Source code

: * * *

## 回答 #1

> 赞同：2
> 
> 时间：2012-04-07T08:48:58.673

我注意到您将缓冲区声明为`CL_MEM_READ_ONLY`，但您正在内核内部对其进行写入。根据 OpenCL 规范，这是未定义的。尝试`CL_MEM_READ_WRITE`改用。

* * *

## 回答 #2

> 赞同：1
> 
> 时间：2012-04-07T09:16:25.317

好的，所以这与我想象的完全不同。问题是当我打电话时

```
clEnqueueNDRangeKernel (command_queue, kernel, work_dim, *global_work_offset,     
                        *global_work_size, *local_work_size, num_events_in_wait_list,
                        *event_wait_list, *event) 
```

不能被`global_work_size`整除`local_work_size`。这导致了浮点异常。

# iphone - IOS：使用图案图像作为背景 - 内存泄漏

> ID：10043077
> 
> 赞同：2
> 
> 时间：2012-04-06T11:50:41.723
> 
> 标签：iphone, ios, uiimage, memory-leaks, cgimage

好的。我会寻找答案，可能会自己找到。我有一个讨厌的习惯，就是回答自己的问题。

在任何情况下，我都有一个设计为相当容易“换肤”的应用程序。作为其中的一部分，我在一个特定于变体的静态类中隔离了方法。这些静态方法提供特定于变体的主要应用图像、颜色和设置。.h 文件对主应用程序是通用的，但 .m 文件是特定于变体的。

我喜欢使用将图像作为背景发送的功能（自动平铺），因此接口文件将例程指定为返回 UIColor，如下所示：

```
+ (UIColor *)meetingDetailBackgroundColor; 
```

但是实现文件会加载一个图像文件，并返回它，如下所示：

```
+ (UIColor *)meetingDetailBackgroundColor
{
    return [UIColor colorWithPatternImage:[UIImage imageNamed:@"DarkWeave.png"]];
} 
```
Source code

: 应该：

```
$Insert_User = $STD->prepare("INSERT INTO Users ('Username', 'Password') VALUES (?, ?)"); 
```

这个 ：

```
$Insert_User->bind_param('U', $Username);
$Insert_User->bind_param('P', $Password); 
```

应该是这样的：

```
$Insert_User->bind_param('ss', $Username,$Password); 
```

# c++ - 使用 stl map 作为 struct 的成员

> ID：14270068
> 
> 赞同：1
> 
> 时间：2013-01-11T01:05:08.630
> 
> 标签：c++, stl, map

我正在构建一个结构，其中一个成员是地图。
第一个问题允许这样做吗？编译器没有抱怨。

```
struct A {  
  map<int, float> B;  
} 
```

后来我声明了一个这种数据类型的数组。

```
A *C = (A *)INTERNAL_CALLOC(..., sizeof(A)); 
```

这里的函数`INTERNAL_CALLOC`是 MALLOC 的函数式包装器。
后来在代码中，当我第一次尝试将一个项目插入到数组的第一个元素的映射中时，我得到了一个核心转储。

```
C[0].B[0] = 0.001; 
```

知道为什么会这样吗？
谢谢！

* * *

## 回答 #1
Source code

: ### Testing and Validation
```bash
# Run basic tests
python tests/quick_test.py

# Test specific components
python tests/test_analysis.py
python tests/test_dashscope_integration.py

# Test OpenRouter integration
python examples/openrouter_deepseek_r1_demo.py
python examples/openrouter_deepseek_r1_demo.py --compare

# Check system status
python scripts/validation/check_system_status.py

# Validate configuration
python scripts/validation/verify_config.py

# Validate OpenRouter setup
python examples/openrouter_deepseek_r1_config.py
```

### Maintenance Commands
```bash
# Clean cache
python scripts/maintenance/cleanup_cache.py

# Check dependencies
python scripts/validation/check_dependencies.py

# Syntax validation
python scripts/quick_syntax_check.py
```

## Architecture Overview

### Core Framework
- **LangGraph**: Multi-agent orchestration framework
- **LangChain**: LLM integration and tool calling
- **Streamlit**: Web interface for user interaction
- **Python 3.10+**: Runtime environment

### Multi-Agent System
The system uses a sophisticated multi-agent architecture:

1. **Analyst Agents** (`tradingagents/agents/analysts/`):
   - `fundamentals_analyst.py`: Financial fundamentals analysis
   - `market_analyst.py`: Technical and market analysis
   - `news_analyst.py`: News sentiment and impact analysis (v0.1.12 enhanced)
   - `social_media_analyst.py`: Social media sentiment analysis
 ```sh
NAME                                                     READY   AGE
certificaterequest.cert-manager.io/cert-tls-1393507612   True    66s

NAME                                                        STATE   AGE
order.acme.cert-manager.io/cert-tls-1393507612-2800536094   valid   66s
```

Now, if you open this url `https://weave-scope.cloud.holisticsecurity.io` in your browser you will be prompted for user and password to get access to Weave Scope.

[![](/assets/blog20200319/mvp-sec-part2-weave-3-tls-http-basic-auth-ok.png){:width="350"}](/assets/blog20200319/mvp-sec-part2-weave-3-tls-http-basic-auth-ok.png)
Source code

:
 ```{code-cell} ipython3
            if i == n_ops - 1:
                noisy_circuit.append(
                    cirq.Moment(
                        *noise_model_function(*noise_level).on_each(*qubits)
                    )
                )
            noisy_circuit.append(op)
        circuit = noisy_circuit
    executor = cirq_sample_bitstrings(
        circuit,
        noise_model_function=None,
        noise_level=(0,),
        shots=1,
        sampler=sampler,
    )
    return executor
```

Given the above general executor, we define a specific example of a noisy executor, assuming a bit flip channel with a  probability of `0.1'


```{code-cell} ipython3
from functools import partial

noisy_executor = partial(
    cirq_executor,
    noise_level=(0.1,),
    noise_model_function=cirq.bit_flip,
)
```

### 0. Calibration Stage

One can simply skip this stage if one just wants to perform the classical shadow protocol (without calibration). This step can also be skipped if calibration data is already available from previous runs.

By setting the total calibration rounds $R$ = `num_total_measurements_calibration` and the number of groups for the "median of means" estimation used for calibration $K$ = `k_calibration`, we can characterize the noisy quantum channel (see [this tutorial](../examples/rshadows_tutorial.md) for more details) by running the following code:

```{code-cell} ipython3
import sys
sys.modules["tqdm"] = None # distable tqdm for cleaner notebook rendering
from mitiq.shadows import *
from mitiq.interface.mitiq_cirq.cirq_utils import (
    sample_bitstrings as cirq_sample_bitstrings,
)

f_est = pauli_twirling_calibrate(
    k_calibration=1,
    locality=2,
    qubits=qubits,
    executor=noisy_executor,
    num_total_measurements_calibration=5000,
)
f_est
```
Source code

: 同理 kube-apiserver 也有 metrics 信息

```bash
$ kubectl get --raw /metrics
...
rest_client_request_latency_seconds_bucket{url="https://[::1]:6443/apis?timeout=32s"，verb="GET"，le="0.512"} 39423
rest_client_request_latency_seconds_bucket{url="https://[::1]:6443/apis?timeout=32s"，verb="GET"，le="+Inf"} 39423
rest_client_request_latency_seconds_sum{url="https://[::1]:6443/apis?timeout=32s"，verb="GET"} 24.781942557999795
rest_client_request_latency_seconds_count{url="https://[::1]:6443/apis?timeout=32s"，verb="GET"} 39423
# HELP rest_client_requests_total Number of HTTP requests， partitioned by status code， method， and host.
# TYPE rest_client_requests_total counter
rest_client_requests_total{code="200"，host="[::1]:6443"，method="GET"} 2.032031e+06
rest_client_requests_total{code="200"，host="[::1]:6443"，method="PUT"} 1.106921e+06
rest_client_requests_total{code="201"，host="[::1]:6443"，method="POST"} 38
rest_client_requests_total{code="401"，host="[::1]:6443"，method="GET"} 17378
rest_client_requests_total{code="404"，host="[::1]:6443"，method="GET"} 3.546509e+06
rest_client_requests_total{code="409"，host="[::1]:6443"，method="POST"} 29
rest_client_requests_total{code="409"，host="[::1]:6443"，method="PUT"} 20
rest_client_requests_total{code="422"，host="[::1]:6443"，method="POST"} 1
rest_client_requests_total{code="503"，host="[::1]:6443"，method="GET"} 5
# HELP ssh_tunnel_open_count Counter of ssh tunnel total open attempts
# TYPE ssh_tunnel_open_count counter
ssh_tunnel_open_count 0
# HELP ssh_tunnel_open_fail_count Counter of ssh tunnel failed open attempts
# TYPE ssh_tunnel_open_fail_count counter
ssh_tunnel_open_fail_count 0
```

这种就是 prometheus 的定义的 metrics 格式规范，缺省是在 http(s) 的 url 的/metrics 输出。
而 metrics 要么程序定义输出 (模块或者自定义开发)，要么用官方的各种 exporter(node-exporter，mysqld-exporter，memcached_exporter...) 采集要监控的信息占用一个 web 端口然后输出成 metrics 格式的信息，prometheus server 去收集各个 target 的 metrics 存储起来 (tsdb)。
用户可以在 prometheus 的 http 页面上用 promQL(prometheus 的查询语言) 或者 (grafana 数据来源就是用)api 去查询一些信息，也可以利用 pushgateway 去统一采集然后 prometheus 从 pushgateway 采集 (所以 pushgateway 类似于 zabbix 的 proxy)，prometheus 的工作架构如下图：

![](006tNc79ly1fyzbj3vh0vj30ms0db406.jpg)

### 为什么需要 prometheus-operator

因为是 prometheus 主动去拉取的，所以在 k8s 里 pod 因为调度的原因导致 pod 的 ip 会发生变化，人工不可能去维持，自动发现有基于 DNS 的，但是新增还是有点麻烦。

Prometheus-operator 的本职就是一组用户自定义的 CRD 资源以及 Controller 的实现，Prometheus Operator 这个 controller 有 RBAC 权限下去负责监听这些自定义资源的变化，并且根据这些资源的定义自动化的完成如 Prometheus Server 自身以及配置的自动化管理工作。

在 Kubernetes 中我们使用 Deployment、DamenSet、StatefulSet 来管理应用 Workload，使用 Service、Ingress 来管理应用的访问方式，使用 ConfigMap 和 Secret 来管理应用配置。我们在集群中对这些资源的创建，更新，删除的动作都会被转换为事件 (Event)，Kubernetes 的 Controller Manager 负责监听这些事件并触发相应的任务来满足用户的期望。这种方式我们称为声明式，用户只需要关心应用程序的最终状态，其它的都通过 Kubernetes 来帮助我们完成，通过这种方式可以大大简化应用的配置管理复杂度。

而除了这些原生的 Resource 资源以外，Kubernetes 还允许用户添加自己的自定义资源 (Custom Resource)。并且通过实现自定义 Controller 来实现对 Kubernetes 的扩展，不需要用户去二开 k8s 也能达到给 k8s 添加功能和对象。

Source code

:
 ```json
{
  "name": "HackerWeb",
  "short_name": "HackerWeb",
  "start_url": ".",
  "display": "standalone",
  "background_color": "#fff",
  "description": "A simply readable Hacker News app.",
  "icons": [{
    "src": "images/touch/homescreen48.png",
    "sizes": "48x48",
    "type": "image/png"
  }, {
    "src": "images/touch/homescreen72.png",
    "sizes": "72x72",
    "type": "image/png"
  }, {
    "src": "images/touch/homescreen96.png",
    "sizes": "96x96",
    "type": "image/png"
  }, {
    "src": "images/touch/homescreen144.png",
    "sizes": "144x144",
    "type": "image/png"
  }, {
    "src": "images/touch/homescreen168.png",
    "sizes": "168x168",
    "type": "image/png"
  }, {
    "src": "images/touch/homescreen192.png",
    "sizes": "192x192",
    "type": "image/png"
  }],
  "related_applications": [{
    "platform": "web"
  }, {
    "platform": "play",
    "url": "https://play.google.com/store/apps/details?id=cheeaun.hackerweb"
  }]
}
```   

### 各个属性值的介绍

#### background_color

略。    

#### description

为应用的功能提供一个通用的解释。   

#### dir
++++++++
▶ _Task goal_
Count the lines of the material that include the word "https", then report only the total.

▶ _Written response_
6